We tried to enjoy the rest of the meal and made the most of it. The uneasy feeling about the role which Ronald played in this entire scenario kept haunting me. My aversion to Ronald had reached an all time high. The girls will get a good tip but Ronald can forget it. He has to drive us to Entebbe tomorrow.
Pamela and Rosemarie came to the hotel to watch videotapes of the gorillas, chimpanzees and the tree-climbing lions. Then came the inevitable goodbyes. (Email) addresses were exchanged and we promised to write a letter or send an e-mail. Whenever Pamela started crying Ellen and Karla joined in. Both Pamela and Rosemarie really are one in a million.
1/11 Kampala - Amsterdam
About 11am, we left for Entebbe. Bart’s suggestion to stay the night at the Victoria Lake Hotel and visit the Wildlife Education Centre from there was a good idea.

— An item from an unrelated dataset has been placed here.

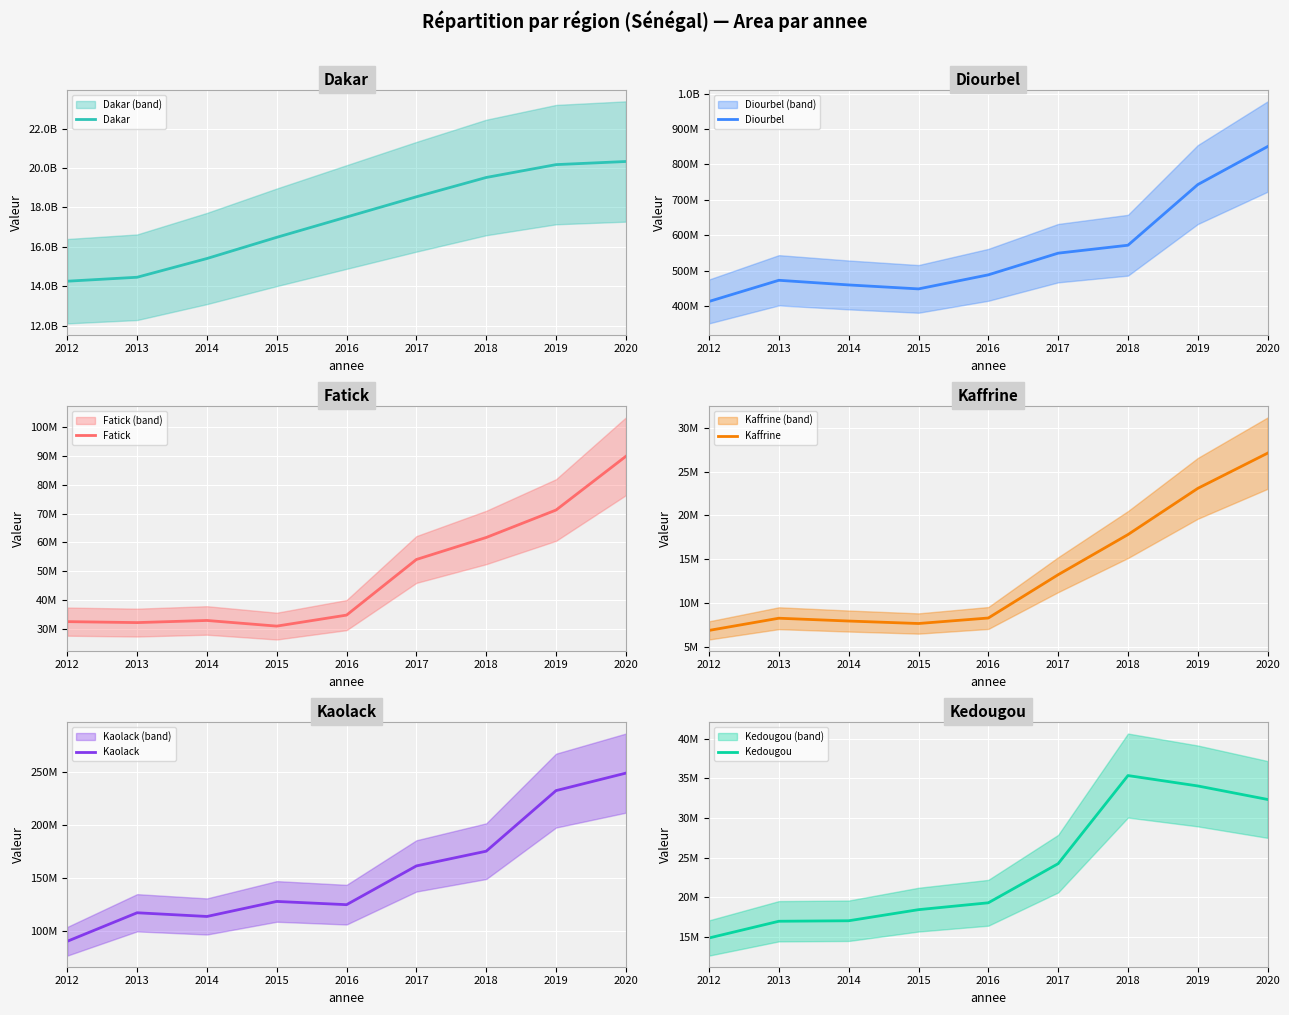

Is it true that Diourbel equals 741247096 at 2017?

False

Ronald was very reserved and once he dropped us off at Entebbe, he realised he’d blown it. Before we even went inside the hotel, he retreated quickly into his car to avoid all form of contact. We didn’t mind in the least and we enjoyed an early lunch.
That afternoon Ellen, Beate, Wilfred and I visited the Wildlife Education Centre. At this ‘third-rate’ zoo, at least by our standards, the locals can learn more about wildlife live in Uganda. As far as we were concerned, the main attraction of the park was the shoebill stork. We didn’t stay long. Back at the hotel, we spent our time just hanging about, writing or reading. The water was too cold to go for a swim. After our last supper, it was time to travel to the airport. Bart was already waiting for us, he came to say goodbye. Somehow he’d managed to pull a few strings and came to some arrangement with another airline company. Ronald dropped Bart off, again he avoided all contact. Oddly enough the co-chauffeur, who we met for the first time that morning, was really friendly, he waved spontaneously and wished us a safe journey.
2/11 The end
After stopping in Nairobi and changing in Brussels and London, we landed in Amsterdam a little bit behind schedule. The journey was very tiring but went without a hitch. In Brussels, we thought we were in trouble for a minute when we had to wait for a captain travelling to London, who had to fall in for a sick colleague there. We were asked to be patient, it wouldn’t take more than five minutes – it took half an hour, it reminded us of the outward journey and all the trouble we had with our luggage. Fortunately, this time everything went smoothly and when we saw our luggage on the conveyor belt at Schiphol another African adventure had come to an end.